SANTA BARBARA, Calif. (AP) _ The head of the University of California system renewed his criticism of the SAT college entrance exams Friday, calling for better ways of measuring students' academic abilities.

President Richard C. Atkinson has proposed eliminating the SAT I as an admissions requirement to the University of California's eight undergraduate campuses.

He said he wants to find a better way to screen students. In the meantime, he is recommending the UC system continue using the SAT II, a less common test more closely tied to subjects studied in high school.

``Students should be judged on the basis of their actual achievements, not on ill-defined notions of aptitude,'' Atkinson said at the opening of a two-day university-sponsored conference on standardized tests.

``We will never devise the perfect test _ a test that accurately assesses students irrespective of parental education and income, the quality of local schools, and the kind of community a student lives in. But we can do better,'' he said.

Gaston Caperton, president of the nonprofit College Board that owns the SAT, defended the test, while acknowledging its limitations. He said the test has evolved over the 60 years since its inception.

``We feel we have the best test in the world, but we believe we can be better,'' he said.

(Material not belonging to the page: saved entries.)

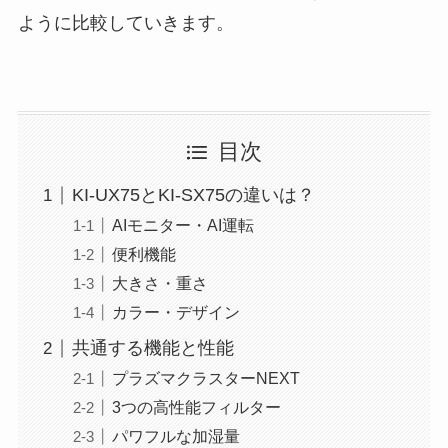
ように比較していきます。
目次
KI-UX75とKI-SX75の違いは？
AIモニター・AI運転
便利機能
大きさ・重さ
カラー・デザイン
共通する機能と性能
プラズマクラスターNEXT
3つの高性能フィルター
パワフルな加湿量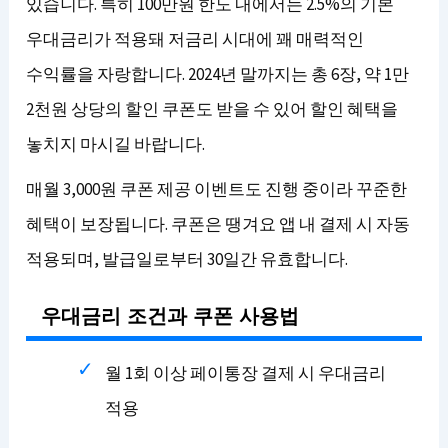
있습니다. 특히 100만원 한도 내에서는 2.5%의 기본
우대금리가 적용돼 저금리 시대에 꽤 매력적인
수익률을 자랑합니다. 2024년 말까지는 총 6장, 약 1만
2천원 상당의 할인 쿠폰도 받을 수 있어 할인 혜택을
놓치지 마시길 바랍니다.
매월 3,000원 쿠폰 제공 이벤트도 진행 중이라 꾸준한
혜택이 보장됩니다. 쿠폰은 땡겨요 앱 내 결제 시 자동
적용되며, 발급일로부터 30일간 유효합니다.
우대금리 조건과 쿠폰 사용법
월 1회 이상 페이통장 결제 시 우대금리
적용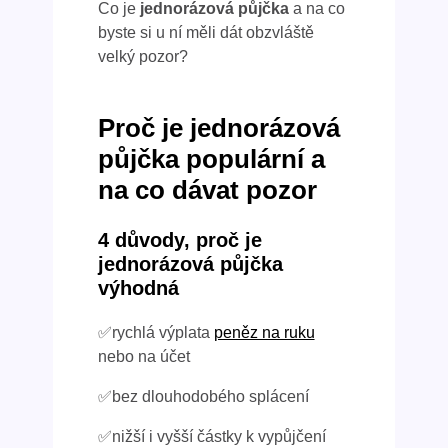
Co je
jednorázová půjčka
a na co
byste si u ní měli dát obzvláště
velký pozor?
Proč je jednorázová
půjčka populární a
na co dávat pozor
4 důvody, proč je
jednorázová půjčka
výhodná
✅rychlá výplata
peněz na ruku
nebo na účet
✅bez dlouhodobého splácení
✅nižší i vyšší částky k vypůjčení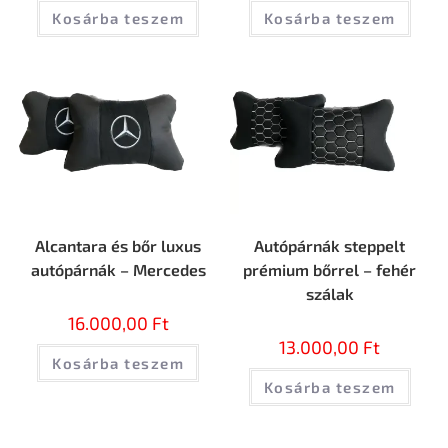
Kosárba teszem
Kosárba teszem
Alcantara és bőr luxus
Autópárnák steppelt
autópárnák – Mercedes
prémium bőrrel – fehér
szálak
16.000,00
Ft
13.000,00
Ft
Kosárba teszem
Kosárba teszem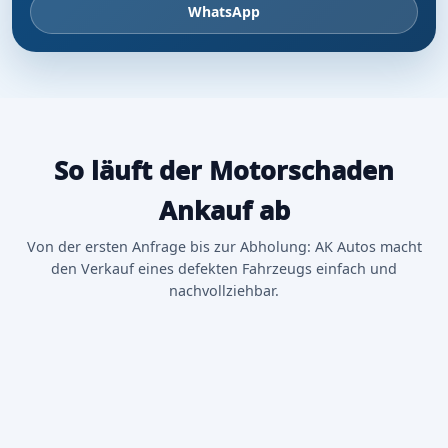
WhatsApp
So läuft der Motorschaden
Ankauf ab
Von der ersten Anfrage bis zur Abholung: AK Autos macht
den Verkauf eines defekten Fahrzeugs einfach und
nachvollziehbar.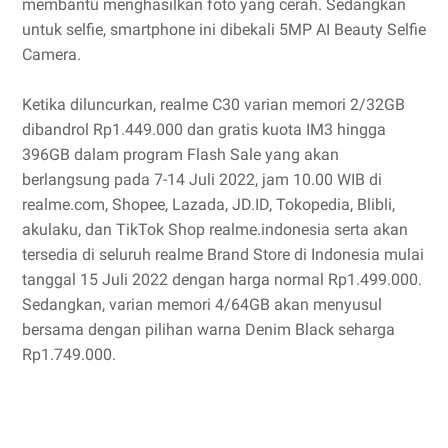
membantu menghasilkan foto yang cerah. Sedangkan
untuk selfie, smartphone ini dibekali 5MP AI Beauty Selfie
Camera.
Ketika diluncurkan, realme C30 varian memori 2/32GB
dibandrol Rp1.449.000 dan gratis kuota IM3 hingga
396GB dalam program Flash Sale yang akan
berlangsung pada 7-14 Juli 2022, jam 10.00 WIB di
realme.com, Shopee, Lazada, JD.ID, Tokopedia, Blibli,
akulaku, dan TikTok Shop realme.indonesia serta akan
tersedia di seluruh realme Brand Store di Indonesia mulai
tanggal 15 Juli 2022 dengan harga normal Rp1.499.000.
Sedangkan, varian memori 4/64GB akan menyusul
bersama dengan pilihan warna Denim Black seharga
Rp1.749.000.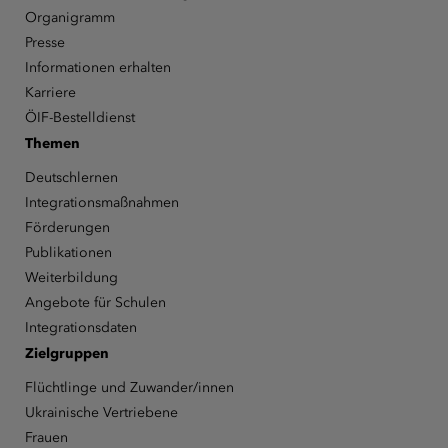
Organigramm
Presse
Informationen erhalten
Karriere
ÖIF-Bestelldienst
Themen
Deutschlernen
Integrationsmaßnahmen
Förderungen
Publikationen
Weiterbildung
Angebote für Schulen
Integrationsdaten
Zielgruppen
Flüchtlinge und Zuwander/innen
Ukrainische Vertriebene
Frauen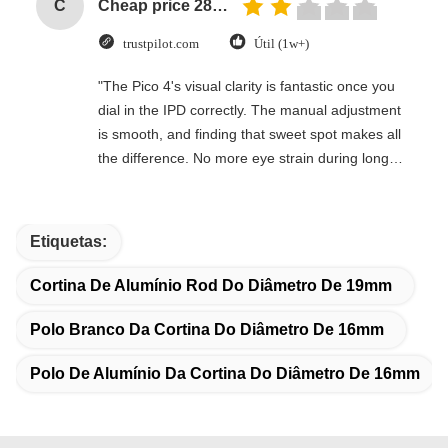
C
Cheap price 28mm Aluminium Curtain Rod 1.2mm thickness with plastic final
trustpilot.com
Útil (1w+)
"The Pico 4's visual clarity is fantastic once you
dial in the IPD correctly. The manual adjustment
is smooth, and finding that sweet spot makes all
the difference. No more eye strain during long
sessions. Highly recommend taking the time to
set it up properly!""The Pico 4's visual clarity is
fantastic once you dial in the IPD correctly. The
Etiquetas:
manual adjustment is smooth, and finding that
sweet spot makes all the difference. No more eye
Cortina De Alumínio Rod Do Diâmetro De 19mm
strain during long sessions. Highly recommend
taking the time to set it up properly!""The Pico 4's
Polo Branco Da Cortina Do Diâmetro De 16mm
visual clarity is fantastic once you dial in the IPD
Polo De Alumínio Da Cortina Do Diâmetro De 16mm
correctly. The manual adjustment is smooth, and
finding that sweet spot makes all the difference.
No more eye strain during long sessions. Highly
recommend taking the time to set it up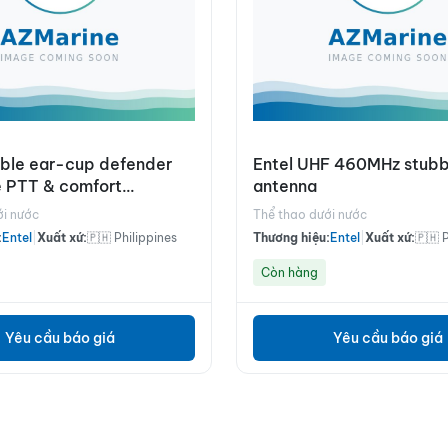
uble ear-cup defender
Entel UHF 460MHz stub
e PTT & comfort
antenna
d
ới nước
Thể thao dưới nước
:
Entel
|
Xuất xứ:
🇵🇭 Philippines
Thương hiệu:
Entel
|
Xuất xứ:
🇵🇭 
Còn hàng
Yêu cầu báo giá
Yêu cầu báo giá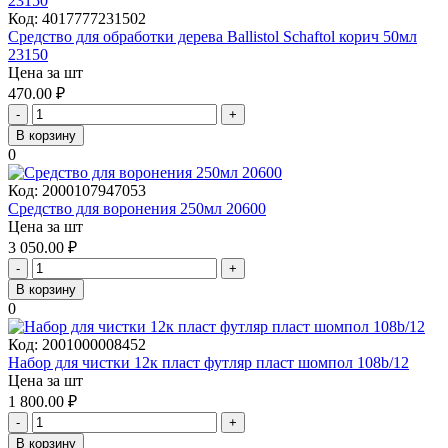
Код:
4017777231502
Средство для обработки дерева Ballistol Schaftol корич 50мл
23150
Цена за шт
470.00
₽
-
+
В корзину
0
Код:
2000107947053
Средство для воронения 250мл 20600
Цена за шт
3 050.00
₽
-
+
В корзину
0
Код:
2001000008452
Набор для чистки 12к пласт футляр пласт шомпол 108b/12
Цена за шт
1 800.00
₽
-
+
В корзину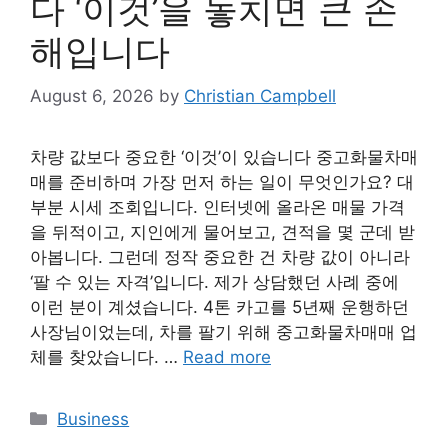
다 ‘이것’을 놓치면 큰 손
해입니다
August 6, 2026
by
Christian Campbell
차량 값보다 중요한 ‘이것’이 있습니다 중고화물차매
매를 준비하며 가장 먼저 하는 일이 무엇인가요? 대
부분 시세 조회입니다. 인터넷에 올라온 매물 가격
을 뒤적이고, 지인에게 물어보고, 견적을 몇 군데 받
아봅니다. 그런데 정작 중요한 건 차량 값이 아니라
‘팔 수 있는 자격’입니다. 제가 상담했던 사례 중에
이런 분이 계셨습니다. 4톤 카고를 5년째 운행하던
사장님이었는데, 차를 팔기 위해 중고화물차매매 업
체를 찾았습니다. …
Read more
Categories
Business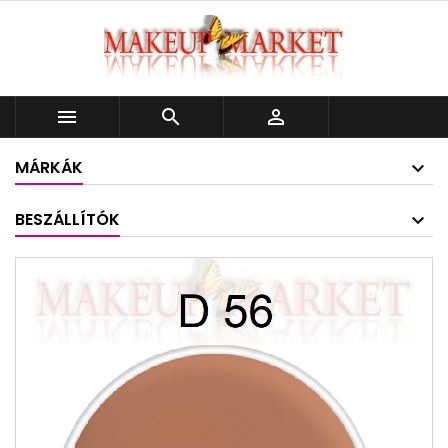



MÁRKÁK
BESZÁLLÍTÓK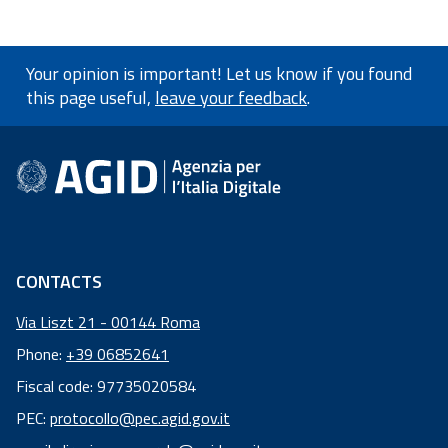
Your opinion is important! Let us know if you found
this page useful,
leave your feedback
.
footer information
CONTACTS
Via Liszt 21 - 00144 Roma
Phone:
+39 06852641
Fiscal code: 97735020584
Fiscal
PEC:
protocollo@pec.agid.gov.it
code: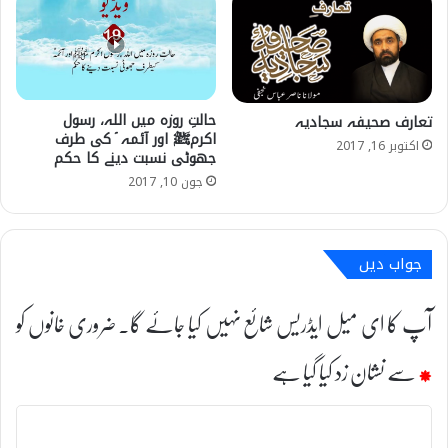
حالتِ روزہ میں اللہ، رسول
تعارف صحیفہ سجادیہ
اکرمﷺ اور آئمہ ؑ کی طرف
اکتوبر 16, 2017
جھوٹی نسبت دینے کا حکم
جون 10, 2017
جواب دیں
آپ کا ای میل ایڈریس شائع نہیں کیا جائے گا۔
ضروری خانوں کو
*
سے نشان زد کیا گیا ہے
ت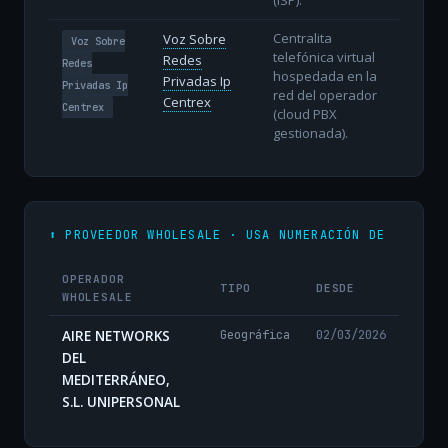
Centralita
Voz Sobre
Voz Sobre
telefónica virtual
Redes
Redes
hospedada en la
Privadas Ip
Privadas Ip
red del operador
Centrex
Centrex
(cloud PBX
gestionada).
⬆️ PROVEEDOR WHOLESALE · USA NUMERACIÓN DE
OPERADOR
TIPO
DESDE
WHOLESALE
AIRE NETWORKS
Geográfica
02/03/2026
DEL
MEDITERRÁNEO,
S.L. UNIPERSONAL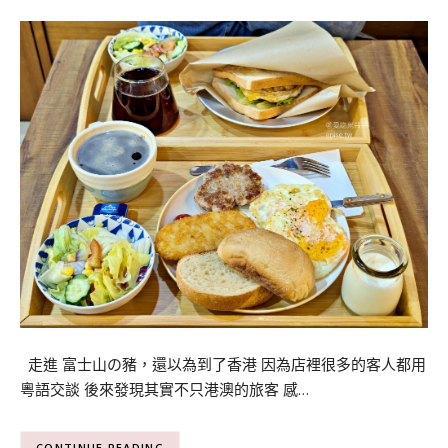
走進 富士山の豬，還以為到了香港 因為店裡很多的客人都用
粵語交談 後來發現其實不只港澳的旅客 感…
CONTINUE READING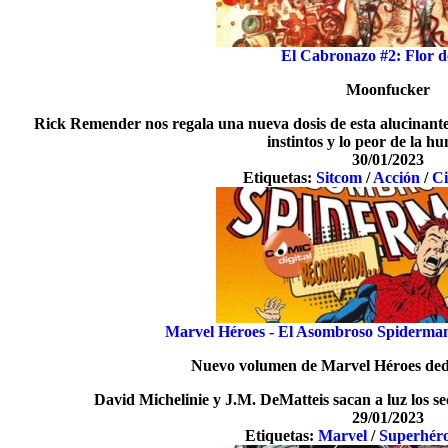
El Cabronazo #2: Flor 
Moonfucker
Rick Remender nos regala una nueva dosis de esta alucinante 
instintos y lo peor de la 
30/01/2023
Etiquetas:
Sitcom
/
Acción
/
Ci
Marvel Héroes - El Asombroso Spiderman
Nuevo volumen de Marvel Héroes ded
David Michelinie y J.M. DeMatteis sacan a luz los se
29/01/2023
Etiquetas:
Marvel
/
Superhér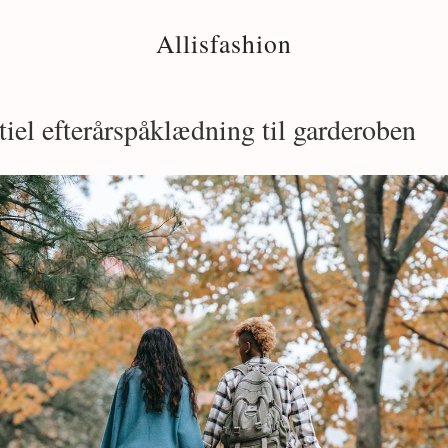
Allisfashion
tiel efterårspåklædning til garderoben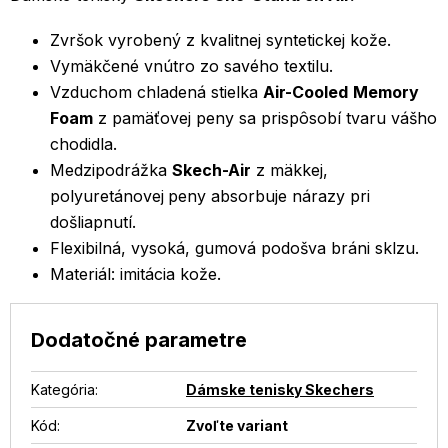
Zvršok vyrobený z kvalitnej syntetickej kože.
Vymäkčené vnútro zo savého textilu.
Vzduchom chladená stielka
Air-Cooled
Memory
Foam
z pamäťovej peny sa prispôsobí tvaru vášho
chodidla.
Medzipodrážka
Skech-Air
z mäkkej,
polyuretánovej
peny absorbuje nárazy pri
došliapnutí.
Flexibilná, vysoká, gumová podošva bráni sklzu.
Materiál: imitácia kože.
Dodatočné parametre
Kategória
:
Dámske tenisky Skechers
Kód:
Zvoľte variant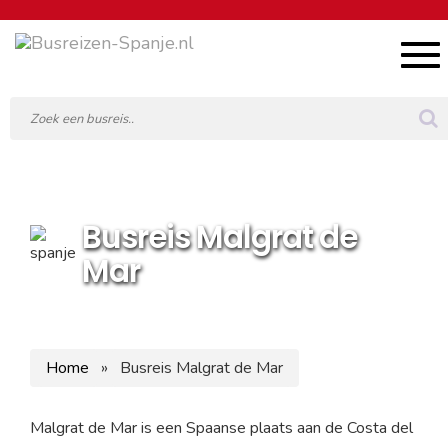
Tog
navi
Busreis Malgrat de
Mar
Home
»
Busreis Malgrat de Mar
Malgrat de Mar is een Spaanse plaats aan de Costa del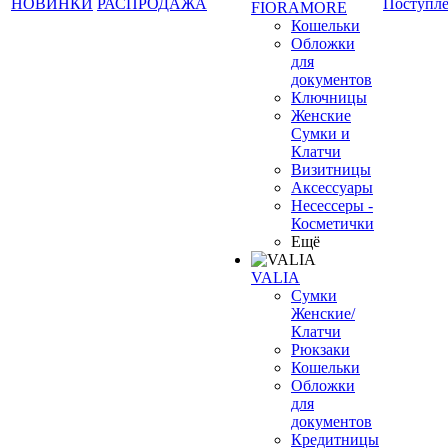
НОВИНКИ
РАСПРОДАЖА
Поступл
FIORAMORE
Кошельки
Обложки
для
документов
Ключницы
Женские
Сумки и
Клатчи
Визитницы
Аксессуары
Несессеры -
Косметички
Ещё
VALIA
Сумки
Женские/
Клатчи
Рюкзаки
Кошельки
Обложки
для
документов
Кредитницы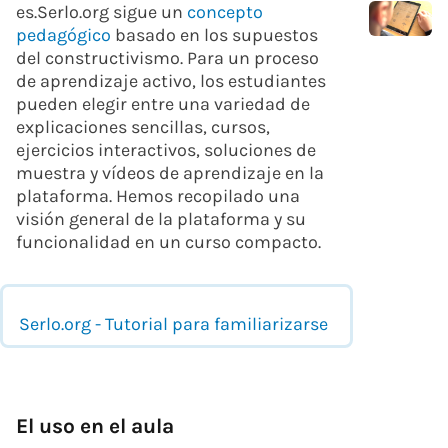
es.Serlo.org sigue un
concepto
pedagógico
basado en los supuestos
del constructivismo. Para un proceso
de aprendizaje activo, los estudiantes
pueden elegir entre una variedad de
explicaciones sencillas, cursos,
ejercicios interactivos, soluciones de
muestra y vídeos de aprendizaje en la
plataforma. Hemos recopilado una
visión general de la plataforma y su
funcionalidad en un curso compacto.
Serlo.org - Tutorial para familiarizarse
El uso en el aula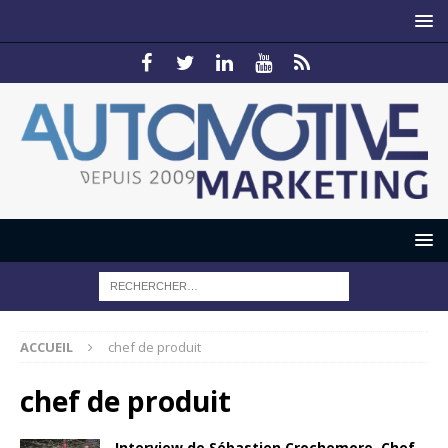
ACCUEIL
chef de produit
chef de produit
Interview de Sébastien Crochemore, Chef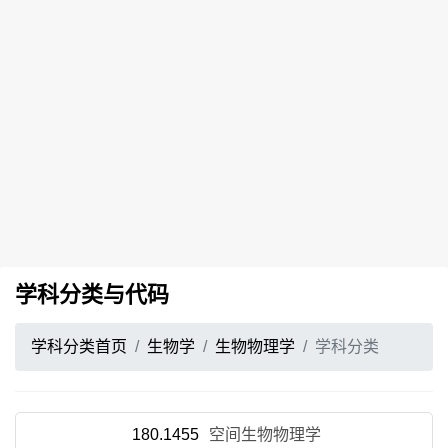
学科分类与代码
学科分类首页
生物学
生物物理学
学科分类
180.1455
空间生物物理学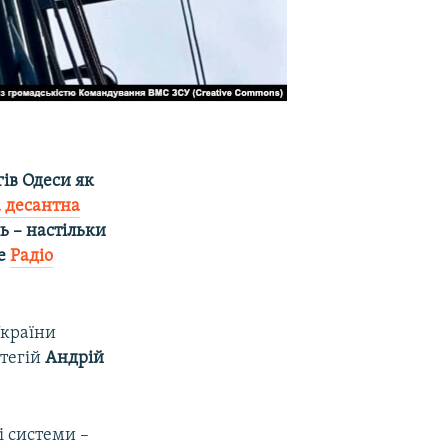
ів Одеси як
а десантна
ь – настільки
ше
Радіо
України
тегій
Андрій
і системи –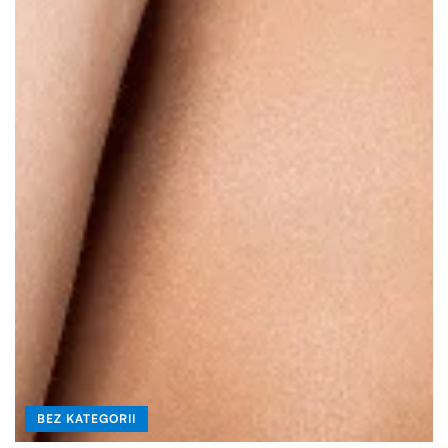
BEZ KATEGORII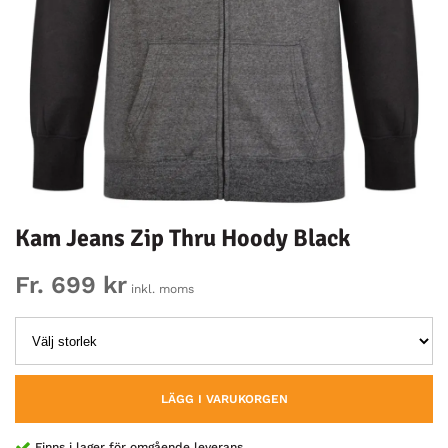
Kam Jeans Zip Thru Hoody Black
Fr. 699 kr
inkl. moms
LÄGG I VARUKORGEN
Finns i lager för omgående leverans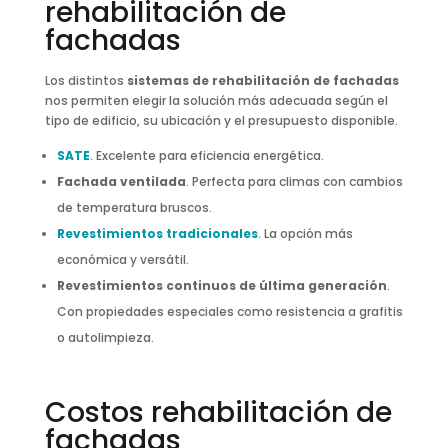
rehabilitación de
fachadas
Los distintos
sistemas de rehabilitación de fachadas
nos permiten elegir la solución más adecuada según el
tipo de edificio, su ubicación y el presupuesto disponible.
SATE
. Excelente para eficiencia energética.
Fachada ventilada
. Perfecta para climas con cambios
de temperatura bruscos.
Revestimientos tradicionales
. La opción más
económica y versátil.
Revestimientos continuos de última generación
.
Con propiedades especiales como resistencia a grafitis
o autolimpieza.
Costos rehabilitación de
fachadas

Critics say high school grades better reflect a student's ability and the SAT is culturally and class biased. Supporters say the SAT acts as a national yardstick and is a hedge against grade inflation.

Atkinson's proposal to drop the SAT requires approval by the UC Board of Regents and could not take effect before fall 2003.

With 130,000 undergraduate students in the University of California system, a decision to eliminate the SAT I as an admission requirement would affect how high school students in California and across the nation prepare for college.

Each year, 2 million high school students take the SAT I.